While it may seem complicated, it's actually fairly intuitive how tread patterns affect how a tire rides. This is mostly about when and where you trade rolling resistance for traction.

Side lugs provide support and traction when your turns are laid over aggressively. Big blocks of consistently spaced knobs here will provide a lot of cornering grip but won’t affect straight-line efficiency too much. Siping, or small slits, on the side knobs can increase traction but reduce longevity. Tires with fewer side lugs are effectively trading cornering ability for decreased weight and rolling resistance.

Center block patterns are pretty varied, but generally, there are variations in the size and spacing of those center blocks. Ramped knobs also trade some grip for increased rolling traction. These knobs affect how the bike rides when it’s going in a straight line or while braking. They’ll also wear the fastest since it’s where the tire spends the most time connected to the ground.

Additionally, the size of the center blocks allow the tire to bite through softer terrain like loamy or muddy trails. Smaller blocks are more efficient on hardpack terrain where you may only have a thin layer of sand or dust over hardpack to bite through.
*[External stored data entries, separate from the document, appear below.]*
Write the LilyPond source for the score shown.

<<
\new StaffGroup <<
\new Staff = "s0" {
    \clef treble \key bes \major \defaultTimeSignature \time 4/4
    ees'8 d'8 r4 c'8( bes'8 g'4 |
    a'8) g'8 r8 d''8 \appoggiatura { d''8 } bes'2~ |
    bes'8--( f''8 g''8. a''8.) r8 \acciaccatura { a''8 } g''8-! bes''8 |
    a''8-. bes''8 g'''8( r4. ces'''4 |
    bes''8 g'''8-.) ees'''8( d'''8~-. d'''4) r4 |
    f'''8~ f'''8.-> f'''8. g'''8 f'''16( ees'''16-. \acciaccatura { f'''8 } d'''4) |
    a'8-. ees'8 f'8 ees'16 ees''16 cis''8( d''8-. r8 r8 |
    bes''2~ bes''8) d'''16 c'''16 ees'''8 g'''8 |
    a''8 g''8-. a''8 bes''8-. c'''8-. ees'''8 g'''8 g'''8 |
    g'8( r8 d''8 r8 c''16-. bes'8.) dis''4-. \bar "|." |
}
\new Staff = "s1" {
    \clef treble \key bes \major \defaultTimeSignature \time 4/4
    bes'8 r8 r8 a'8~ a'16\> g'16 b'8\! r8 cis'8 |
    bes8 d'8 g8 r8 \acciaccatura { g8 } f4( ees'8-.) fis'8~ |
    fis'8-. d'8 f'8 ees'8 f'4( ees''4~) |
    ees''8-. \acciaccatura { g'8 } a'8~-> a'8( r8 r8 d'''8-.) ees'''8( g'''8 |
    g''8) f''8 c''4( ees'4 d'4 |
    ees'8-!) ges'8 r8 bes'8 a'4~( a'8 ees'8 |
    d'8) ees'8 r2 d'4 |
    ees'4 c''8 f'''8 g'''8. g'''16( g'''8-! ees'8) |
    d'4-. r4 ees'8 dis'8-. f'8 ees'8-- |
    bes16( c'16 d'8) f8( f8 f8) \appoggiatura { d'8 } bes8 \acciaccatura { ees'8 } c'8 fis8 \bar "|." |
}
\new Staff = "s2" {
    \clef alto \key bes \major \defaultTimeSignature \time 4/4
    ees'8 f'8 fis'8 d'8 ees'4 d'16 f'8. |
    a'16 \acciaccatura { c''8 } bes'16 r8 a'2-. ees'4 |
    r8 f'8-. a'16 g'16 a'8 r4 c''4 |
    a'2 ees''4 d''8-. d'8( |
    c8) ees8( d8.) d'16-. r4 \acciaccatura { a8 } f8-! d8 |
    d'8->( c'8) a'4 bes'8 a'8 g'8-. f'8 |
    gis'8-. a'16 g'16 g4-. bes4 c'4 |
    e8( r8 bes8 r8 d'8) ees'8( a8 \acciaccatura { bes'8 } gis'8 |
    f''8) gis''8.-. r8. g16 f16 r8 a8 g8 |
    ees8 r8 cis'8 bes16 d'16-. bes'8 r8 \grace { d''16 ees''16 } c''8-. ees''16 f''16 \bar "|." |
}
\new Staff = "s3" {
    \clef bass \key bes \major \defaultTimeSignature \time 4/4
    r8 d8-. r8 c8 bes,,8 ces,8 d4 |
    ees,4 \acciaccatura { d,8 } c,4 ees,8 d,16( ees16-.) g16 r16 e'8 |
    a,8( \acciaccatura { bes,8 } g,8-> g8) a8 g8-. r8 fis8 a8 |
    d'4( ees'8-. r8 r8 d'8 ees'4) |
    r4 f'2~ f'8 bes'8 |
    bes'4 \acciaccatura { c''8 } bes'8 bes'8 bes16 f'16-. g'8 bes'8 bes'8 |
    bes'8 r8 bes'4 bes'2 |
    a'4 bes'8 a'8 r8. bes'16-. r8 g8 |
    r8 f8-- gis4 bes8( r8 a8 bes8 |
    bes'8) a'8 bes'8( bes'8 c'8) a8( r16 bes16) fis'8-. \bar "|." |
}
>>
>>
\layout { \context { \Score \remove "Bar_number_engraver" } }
As for in between shoulder knobs - there’s a good deal of variation here as well, but these knobs affect how the bike rides when cornering less aggressively where you’re steering or trimming into your turns. While having less blocks here can decrease rolling resistance, they can also create a “dead zone” where traction is questionable when transitioning to a hard lean.

Wide Tread Bike Tires

This is a design feature that some brands are offering now that there are some mega-wide rims floating around these days. It’s the same tread patterning and shapes but spaced out further to provide a rounder profile when running super wide rims. If you’re running a rim with an internal width wider than 30mm, it’s worth checking out wide-tread bike tires.